**Instructions to follow:** Format every line of all the records below as a numbered list, omitting blank lines and leaving the pictures out of your answer.

**Collected data entries:**
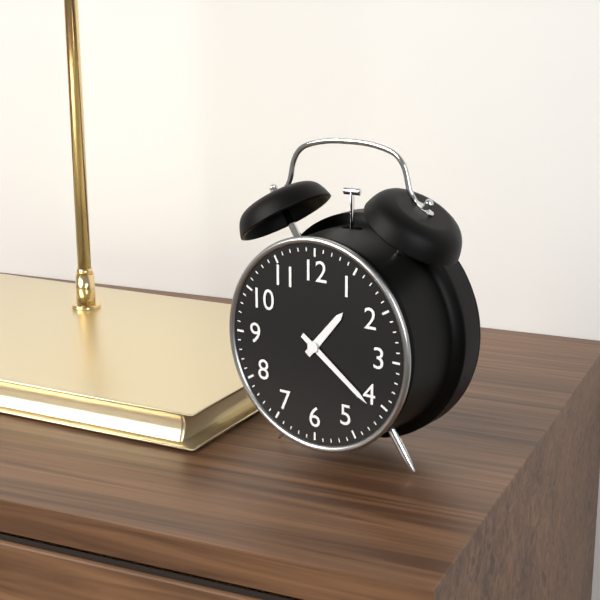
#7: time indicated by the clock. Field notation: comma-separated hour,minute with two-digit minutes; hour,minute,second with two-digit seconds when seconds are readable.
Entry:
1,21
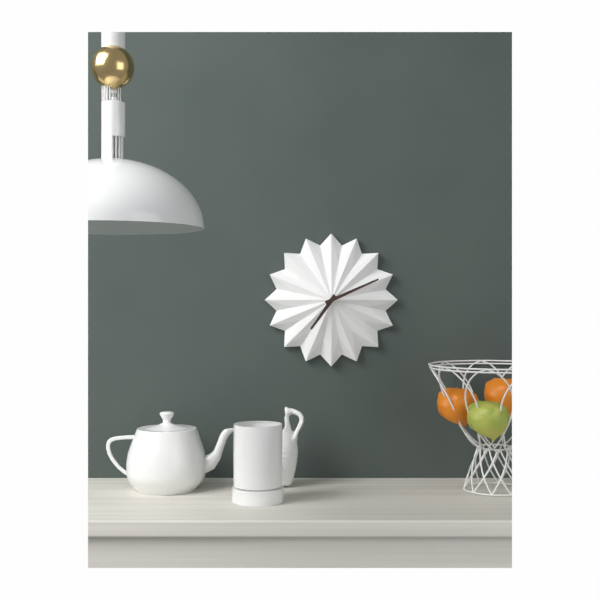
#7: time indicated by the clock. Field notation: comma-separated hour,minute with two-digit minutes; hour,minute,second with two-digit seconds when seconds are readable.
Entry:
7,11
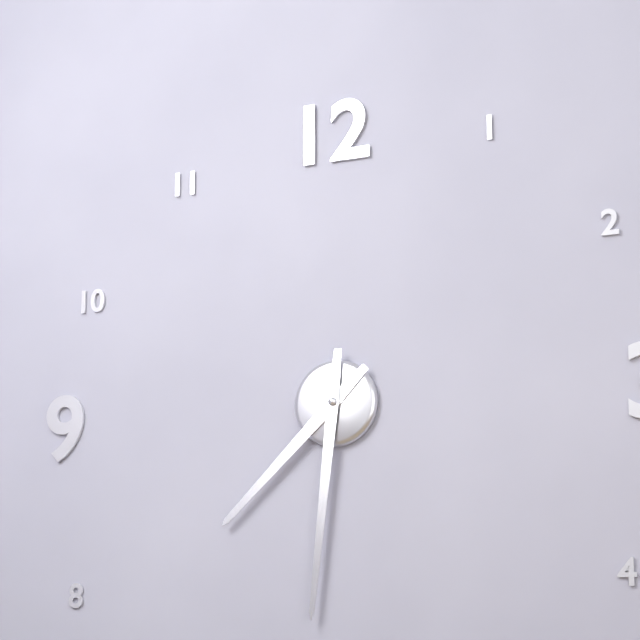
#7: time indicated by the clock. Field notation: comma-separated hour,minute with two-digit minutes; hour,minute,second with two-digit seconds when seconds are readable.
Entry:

**Completed task:**
1. #7: time indicated by the clock. Field notation: comma-separated hour,minute with two-digit minutes; hour,minute,second with two-digit seconds when seconds are readable.
2. Entry:
3. 1,21
4. #7: time indicated by the clock. Field notation: comma-separated hour,minute with two-digit minutes; hour,minute,second with two-digit seconds when seconds are readable.
5. Entry:
6. 7,11
7. #7: time indicated by the clock. Field notation: comma-separated hour,minute with two-digit minutes; hour,minute,second with two-digit seconds when seconds are readable.
8. Entry:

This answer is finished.